In 1928, his son, Stanley C Kennedy, a Silver Star Navy pilot, convinced the board of directors of Inter-Island Steam Navigation of the importance of air service to the Territory and formed Inter-Island Airways.
Young Kennedy had visions of flying for many years. But it was not until the Great War that Stanley Kennedy was to pilot an airplane. Dissatisfied with a Washington desk job, the naval officer talked his way into flight training in Pensacola, Florida. In short order, Ensign Kennedy sported wings as Naval Aviator No. 302. (hawaii-gov)

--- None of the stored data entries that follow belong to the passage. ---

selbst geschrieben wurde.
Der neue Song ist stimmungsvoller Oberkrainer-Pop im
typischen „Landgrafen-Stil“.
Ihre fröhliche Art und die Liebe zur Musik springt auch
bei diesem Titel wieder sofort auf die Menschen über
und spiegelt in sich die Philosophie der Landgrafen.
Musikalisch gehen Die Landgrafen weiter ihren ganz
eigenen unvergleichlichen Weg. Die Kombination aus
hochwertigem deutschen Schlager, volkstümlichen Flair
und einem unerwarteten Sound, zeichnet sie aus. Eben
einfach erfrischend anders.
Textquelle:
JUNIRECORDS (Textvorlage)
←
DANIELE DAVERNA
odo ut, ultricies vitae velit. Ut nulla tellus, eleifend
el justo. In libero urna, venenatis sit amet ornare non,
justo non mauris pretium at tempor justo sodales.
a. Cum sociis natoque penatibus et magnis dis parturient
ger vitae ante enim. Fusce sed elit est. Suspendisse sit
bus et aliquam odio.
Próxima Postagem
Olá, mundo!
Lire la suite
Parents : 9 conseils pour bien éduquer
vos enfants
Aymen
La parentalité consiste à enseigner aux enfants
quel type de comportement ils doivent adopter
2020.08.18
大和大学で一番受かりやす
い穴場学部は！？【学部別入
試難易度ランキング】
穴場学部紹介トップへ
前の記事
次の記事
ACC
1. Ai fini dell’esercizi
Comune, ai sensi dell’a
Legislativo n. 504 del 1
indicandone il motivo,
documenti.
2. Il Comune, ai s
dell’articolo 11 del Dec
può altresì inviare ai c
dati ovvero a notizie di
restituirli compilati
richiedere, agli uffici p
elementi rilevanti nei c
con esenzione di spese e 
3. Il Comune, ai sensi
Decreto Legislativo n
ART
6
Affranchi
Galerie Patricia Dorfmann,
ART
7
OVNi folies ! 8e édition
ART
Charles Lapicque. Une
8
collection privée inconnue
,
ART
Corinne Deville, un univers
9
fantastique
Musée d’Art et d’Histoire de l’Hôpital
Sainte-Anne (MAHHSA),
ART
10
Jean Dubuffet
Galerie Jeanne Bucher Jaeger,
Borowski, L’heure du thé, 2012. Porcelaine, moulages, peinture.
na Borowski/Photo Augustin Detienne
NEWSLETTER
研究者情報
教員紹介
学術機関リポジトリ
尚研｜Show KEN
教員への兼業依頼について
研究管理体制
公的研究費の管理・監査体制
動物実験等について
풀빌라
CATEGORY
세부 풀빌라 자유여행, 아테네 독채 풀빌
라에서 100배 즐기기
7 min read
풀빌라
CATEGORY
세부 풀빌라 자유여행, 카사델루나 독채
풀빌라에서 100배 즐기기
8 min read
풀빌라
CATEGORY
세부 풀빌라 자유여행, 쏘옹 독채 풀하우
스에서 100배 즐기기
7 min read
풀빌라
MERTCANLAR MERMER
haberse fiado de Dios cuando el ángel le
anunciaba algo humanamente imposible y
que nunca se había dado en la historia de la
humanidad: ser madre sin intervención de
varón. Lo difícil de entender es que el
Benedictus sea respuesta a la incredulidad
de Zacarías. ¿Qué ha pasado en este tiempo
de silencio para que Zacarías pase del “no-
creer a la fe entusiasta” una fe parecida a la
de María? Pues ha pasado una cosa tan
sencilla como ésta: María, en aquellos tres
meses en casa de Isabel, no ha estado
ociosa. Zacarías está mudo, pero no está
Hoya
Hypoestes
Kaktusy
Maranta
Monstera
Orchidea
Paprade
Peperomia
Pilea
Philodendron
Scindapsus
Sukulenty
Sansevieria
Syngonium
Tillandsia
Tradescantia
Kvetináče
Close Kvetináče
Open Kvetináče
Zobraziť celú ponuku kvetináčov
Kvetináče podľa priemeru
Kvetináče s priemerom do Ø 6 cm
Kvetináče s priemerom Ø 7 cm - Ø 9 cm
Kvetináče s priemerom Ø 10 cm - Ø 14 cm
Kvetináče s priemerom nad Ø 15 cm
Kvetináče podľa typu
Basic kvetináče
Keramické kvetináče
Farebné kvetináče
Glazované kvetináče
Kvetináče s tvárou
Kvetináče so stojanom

On November 11, 1929, Inter-Island Airways, Ltd introduced the first scheduled air service in Hawaiʻi with a fleet of two 8-passenger Sikorsky S-38 amphibian airplanes. The first flight from Honolulu to Hilo with stops on Molokaʻi and Maui took three hours, 15 minutes. (It was later renamed Hawaiian Airline.) (hawaii-gov)
Eventually, in 1950, the inter-island ships were sold and the business closed down as air travel took over. “It was sad to have another part of Hawaiʻi’s past fade into history. Nevertheless, these once-in-a-lifetime experiences will remain in my memory forever.” (Rodenhurst)
John Kelly says
In 1947 or 1948 my mother and father flew from Honolulu to Kona for a weekend and took the cattle ship back to Honolulu. I think the ship was SS Humuula. My father fashioned a WWII gun camera to take home movies (16mm) and he took extensive pictures of the flight from Honolulu and the ship loading cattle for return. The cattle were tied along the gunnels of a big boat that took them to the side of the ship, where they were slung aboard. Many years later the Humuula was sold and sailed, with many mishaps enroute, to a company in Florida, I think. The master was Freeman Lang of Honolulu. He gave up command at the Panama Canal I think. He was a yacht broker at the Ala Wai yacht harbor at that time and well known in mariune and radio circles.